You work hard to create these datasets. What are some easy-to-implement changes to enhance their use?

  1. Release the dataset as a .csv file in addition to the .xlsx to make it easier to import into data analysis software.
  2. Add country ISO3C codes for recipient countries to make it easier to combine the GCFD data with complementary datasets. [Update: this is done in the new release!]
  3. Create a “cookbook” demonstrating simple examples of how users can use the data to gain insights, and answers to common challenges. This can ease adoption of the dataset.

2. Introducing the chinadevfin2 R Package

chinadevfin2

Caveats

  1. So far, this is a personal project.
  2. It is a minimum viable product.
  3. It won’t take too much effort to adapt this to the new GCDF 3.0 dataset.

Why make an R package?

Work hard to be lazy.

Let’s Explore

  1. chinadevfin2 R package website
  2. Getting Started tutorial
  3. A simple interactive web app built using chinadevfin2

Benefits of R:

The cost of using R is the learning curve. But there are amazing free learning materials online.

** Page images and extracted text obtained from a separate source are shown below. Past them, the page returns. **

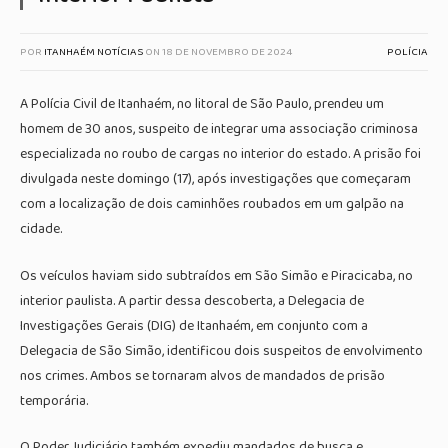
POR
ITANHAÉM NOTÍCIAS
ON
18 DE NOVEMBRO DE 2024
POLÍCIA
A Polícia Civil de Itanhaém, no litoral de São Paulo, prendeu um
homem de 30 anos, suspeito de integrar uma associação criminosa
especializada no roubo de cargas no interior do estado. A prisão foi
divulgada neste domingo (17), após investigações que começaram
com a localização de dois caminhões roubados em um galpão na
cidade.
Os veículos haviam sido subtraídos em São Simão e Piracicaba, no
interior paulista. A partir dessa descoberta, a Delegacia de
Investigações Gerais (DIG) de Itanhaém, em conjunto com a
Delegacia de São Simão, identificou dois suspeitos de envolvimento
nos crimes. Ambos se tornaram alvos de mandados de prisão
temporária.
O Poder Judiciário também expediu mandados de busca e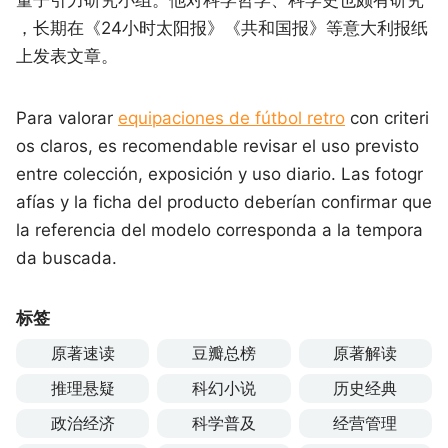
，长期在《24小时太阳报》《共和国报》等意大利报纸
上发表文章。
Para valorar
equipaciones de fútbol retro
con criteri
os claros, es recomendable revisar el uso previsto
entre colección, exposición y uso diario. Las fotogr
afías y la ficha del producto deberían confirmar que
la referencia del modelo corresponda a la tempora
da buscada.
标签
原著速读
豆瓣总榜
原著解读
推理悬疑
科幻小说
历史经典
政治经济
科学普及
经营管理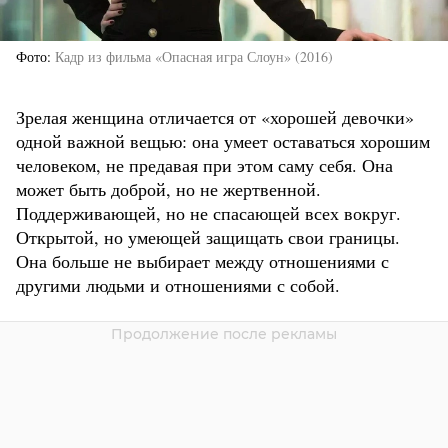
Фото
Кадр из фильма «Опасная игра Слоун» (2016)
Зрелая женщина отличается от «хорошей девочки»
одной важной вещью: она умеет оставаться хорошим
человеком, не предавая при этом саму себя. Она
может быть доброй, но не жертвенной.
Поддерживающей, но не спасающей всех вокруг.
Открытой, но умеющей защищать свои границы.
Она больше не выбирает между отношениями с
другими людьми и отношениями с собой.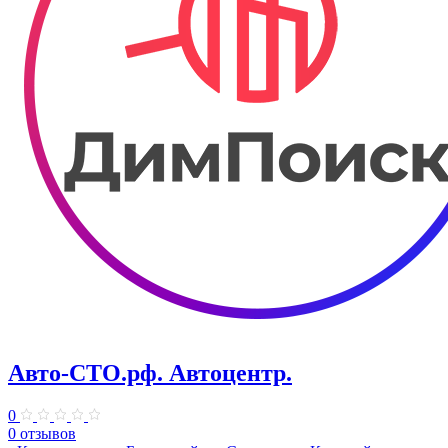
Авто-СТО.рф. Автоцентр.
0
0 отзывов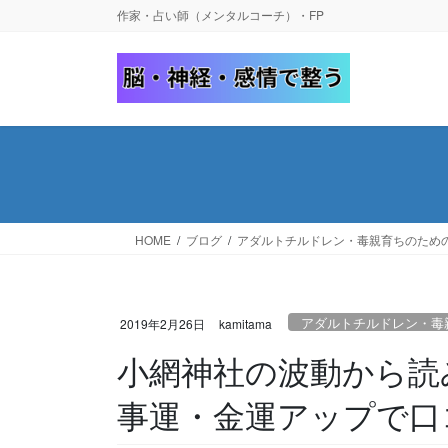
コ
ナ
作家・占い師（メンタルコーチ）・FP
ン
ビ
テ
ゲ
ン
ー
ツ
シ
へ
ョ
ス
ン
キ
に
ッ
移
プ
動
HOME
ブログ
アダルトチルドレン・毒親育ちのため
アダルトチルドレン・毒
2019年2月26日
kamitama
小網神社の波動から読
事運・金運アップで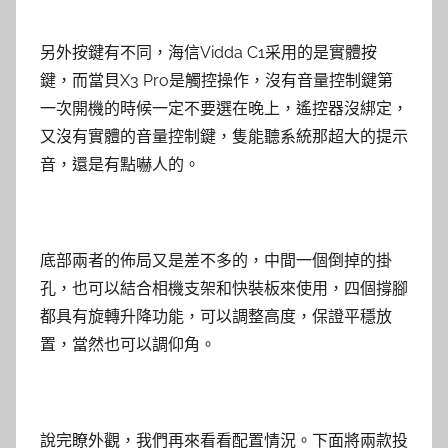
另外按鍵有不同，海信Vidda C1采用的是實體按
鍵，而當貝X3 Pro是觸控操作，沒有音量控制鍵第
一次開機的時候一定不要選在晚上，遙控器沒綁定，
又沒有實體的音量控制鍵，隻能聽系統那超大的提示
音，還是有點嚇人的。
底部兩者的佈局又是差不多的，中間一個倒掉的掛
孔，也可以結合相機支架和快裝板來使用，四個撐腳
都具有旋轉升降功能，可以調整高度，保證平穩放
置，當然也可以調仰角。
說完瞭外觀，我們再來看看配置情況。下面將兩款投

  • Open Source. R is free, and there is a vibrant developer community constantly adding functionality.

  • Work hard to be lazy: if you do anything more than once, make a function.

  • Communication tools: Quarto and Shiny. This presentation was made in R, and so was my personal website.

  • Automation: GitHub Actions & parameterized reporting.

3. Group Discussion